# Replacement hooks for Harness/Crankbaits



## MAMA'S BUOY (May 18, 2009)

Hey guys, I'm replacing some hooks on my worm harnesses and crankbaits that were unsalvagable due to rust. I just wanted to get some input as to what size and brand I should go with and where to get 'em. Thanks!!


----------



## CamdenGizzard (Apr 6, 2005)

great question. I'm looking for a vendor to purchase the whole 9 yards to build my own worm harnesses.

any info is completely appreciated!

thanks


----------



## Gju42486 (Mar 7, 2005)

CamdenGizzard said:


> great question. I'm looking for a vendor to purchase the whole 9 yards to build my own worm harnesses.
> 
> any info is completely appreciated!
> 
> thanks


erie outfitters has all you need and more.

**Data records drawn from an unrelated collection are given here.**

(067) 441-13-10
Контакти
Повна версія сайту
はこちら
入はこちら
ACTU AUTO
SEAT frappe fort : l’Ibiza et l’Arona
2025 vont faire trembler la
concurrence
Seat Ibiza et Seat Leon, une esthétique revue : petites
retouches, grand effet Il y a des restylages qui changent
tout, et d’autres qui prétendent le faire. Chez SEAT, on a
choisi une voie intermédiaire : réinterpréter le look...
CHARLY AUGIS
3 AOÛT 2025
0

Line, beads, hooks, clevises, blades ect...

once you get the basics, ole petes, r and r and a few other companies sell just blades to broaden you arsenal.

Get ahold of craig though, he;ll give you a starter package.


----------



## JamesT (Jul 22, 2005)

it depends. What model and size are the crankbaits?

A shad rap 5 has different size hooks than a shad rap 9.

Owners and gamakatsus are my favorite(Dick's carries them). Most bass cranks come with size 6 or 4 hooks.


----------



## freyedknot (Apr 10, 2004)

http://www.jannsnetcraft.com/


----------



## MAMA'S BUOY (May 18, 2009)

thanks a lot guys.... I appreciate it


----------